Но он был не экспансивен, скорее, скрытен и горд. Видимо, заранее насторожен против нескромного внимания нового приказчика. Но, не дождавшись его и поразившись молчаливостью Безобразова, сам вскорости попытался заговорить с ним.
Разговорившись, они тотчас же сошлись чрезвычайно близко, хотя оба славились своею необщительностью.

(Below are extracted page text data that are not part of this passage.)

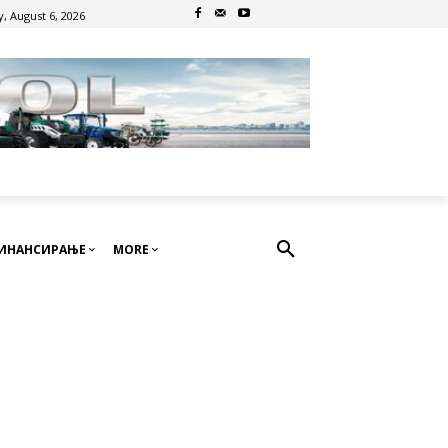
, August 6, 2026
ИНАНСИРАЊЕ
MORE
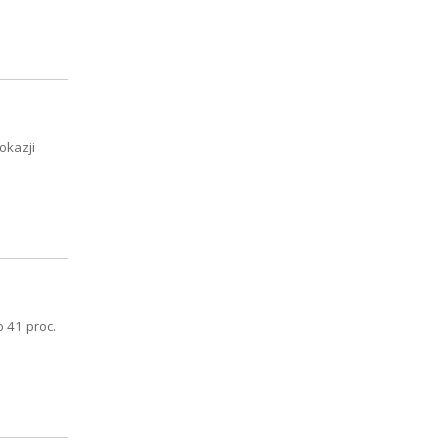
okazji
 41 proc.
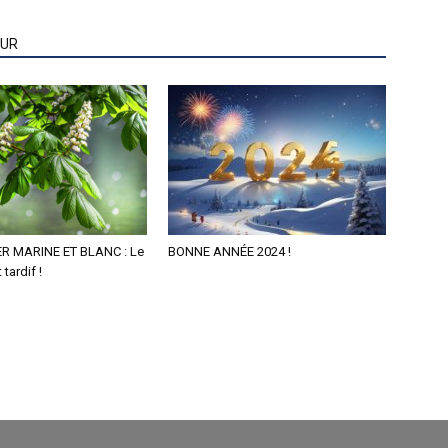
EUR
 MARINE ET BLANC : Le
BONNE ANNÉE 2024 !
tardif !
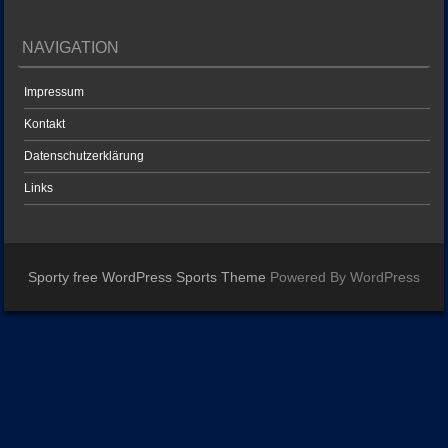
NAVIGATION
Impressum
Kontakt
Datenschutzerklärung
Links
Sporty free WordPress Sports Theme
Powered By WordPress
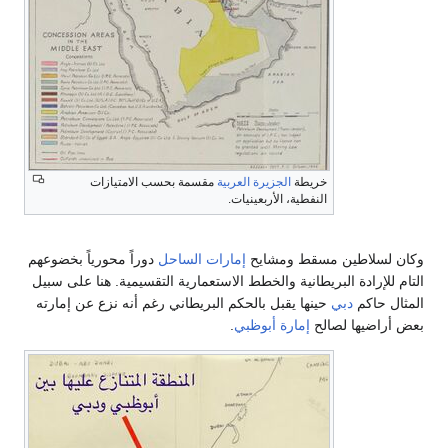
خريطة
الجزيرة العربية
مقسمة بحسب الامتيازات
النفطية، الأربعينيات.
وكان لسلاطين مسقط ومشايح
إمارات الساحل
دوراً محورياً بخضوعهم
التام للإرادة البريطانية والخطط الاستعمارية التقسيمية. هنا على سبيل
المثال حاكم
دبي
حينها يقبل بالحكم البريطاني رغم أنه نزع عن إمارته
بعض أراضيها لصالح
إمارة أبوظبي
.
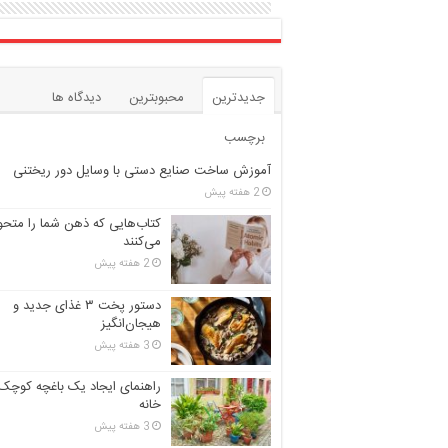
جدیدترین
محبوبترین
دیدگاه ها
برچسب
آموزش ساخت صنایع دستی با وسایل دور ریختنی
2 هفته پیش
کتاب‌هایی که ذهن شما را متح
می‌کنند
2 هفته پیش
دستور پخت ۳ غذای جدید و
هیجان‌انگیز
3 هفته پیش
راهنمای ایجاد یک باغچه کوچک 
خانه
3 هفته پیش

Началось с того, что Безобразов, увлекшись своими растениями, в свободное время прочел несколько книг о ботанике. Затем в библиотеке St-Genevieve1 нашел средневековые лечебники и трактаты о растительных ядах, полные легенд и заговоров. И так оба находили одинаковое, свойственное хорошо рожденным душам удовольствие в простом утверждении оккультных и сказочных реальностей, как бы простое изъявление силы, не принимающей во внимание возражений, легко игнорирующей, презирающей. Скоро от разговоров о колдовстве, алхимии и астрологии они перешли к более трудным предметам, к иллюминатизму и мистике, наконец, к труднейшему из трудных, к еврео-христианской каббале, все время ожидая, что собеседник окажется не в состоянии следовать далее, и все время удивляясь тому, что он справляется с трудностями.
1 Сент-Женевьев (фр.).
Однако необыкновенный цветовод знал много, и даже больше Безобразова, ибо уже несколько лет он почти не выходил на улицу, весь окруженный редчайшими книгами, полными еврейских и греческих цитат. Он изучал то самое глубокое соответствие каббалы и Шеллинга – Гегеля, которое так интересовало Аполлона Безобразова, хотя он знал гораздо меньше. Но за ним были многие годы неотлучного размышления над учением о аэонах-ступенях самораскрытия духа, которому его поразительная способность к сосредоточению мысли при полной телесной неподвижности придавала большую внутреннюю убежденность. Однако он не записывал своих размышлений, а изображал их в курьезных символических фигурах, наподобие средневековых карт Таро, и сразу цветовод поразился ими. Их было также двадцать две. Три основы, семь миров и двенадцать этапов отпадения и возвращения солнца. Все вместе называлось «Таро Адама» или «Сон Адама», не помню.